- _Aim_
Answer these questions using the forum post below about the UCLA professional writing programs.
(a) How many feature screenplays does the Professional Program in Screenwriting allow students to complete?
(b) How many pages long must the writing sample be?
(c) What is the deadline for TV writing?

I received the invitation to apply today. It says blah blah blah, we don't have room for every writer we love, with an introduction about the program, etc.



> The UCLA Professional Program in Screenwriting and the UCLA Professional Program in Writing for Television are one-year programs modeled after the MFA screenwriting curriculum.  The Professional Program in Screenwriting allows students to complete two feature screenplays, and the Professional Program in Writing for Television allows students to complete a spec teleplay and two original pilots.  Students have the choice of taking either of these the Professional Programs on campus or online.



They attach application forms but interestingly, it appears that you MUST fax it? Crazy LOL. You also must include a 5 page writing sample, "although we have your writing samples from your MFA application", so I am not sure how much weight the old vs new samples get.

Deadline for TV writing is February 25. International student deadline has passed for on campus program, but not online.

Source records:

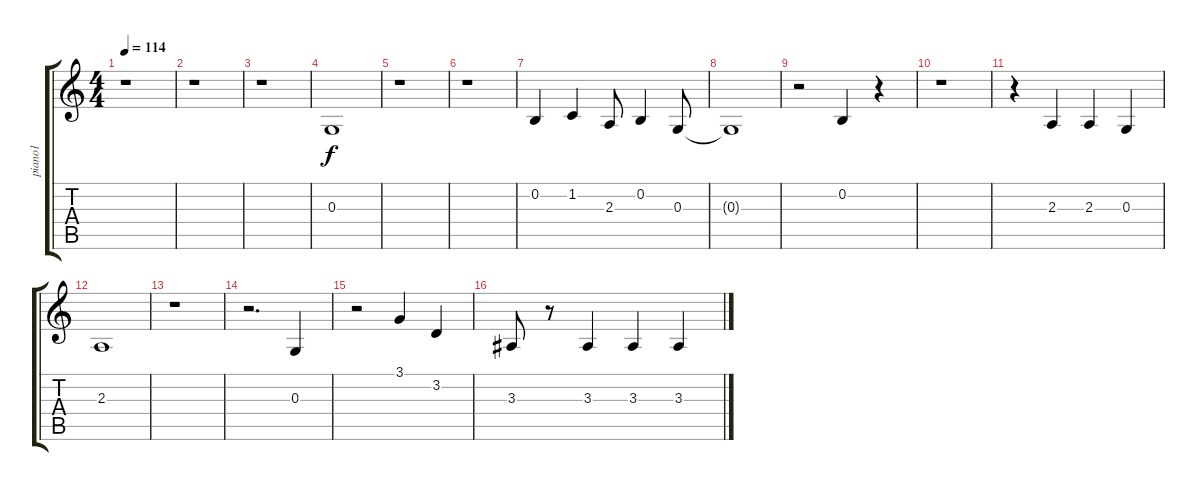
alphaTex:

\track ("piano1              " "piano1    ") {instrument acousticgrandpiano}
\staff {score tabs}
\tuning (E4 B3 G3 D3 A2 E2) {hide}
\ts (4 4)
\tempo 114
\clef g2
\ks c
r.1{dy f instrument acousticgrandpiano} |
r.1 |
r.1 |
0.3.1 |
r.1 |
r.1 |
0.2.4 1.2.4 2.3.8 0.2.4 0.3.8 |
0.3{t}.1 |
r.2 0.2.4 r.4 |
r.1 |
r.4 2.3.4 2.3.4 0.3.4 |
2.3.1 |
r.1 |
r.2{d} 0.3.4 |
r.2 3.1.4 3.2.4 |
3.3.8 r.8 3.3.4 3.3.4 3.3.4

- _Result_
(a) Two
(b) 5 pages
(c) February 25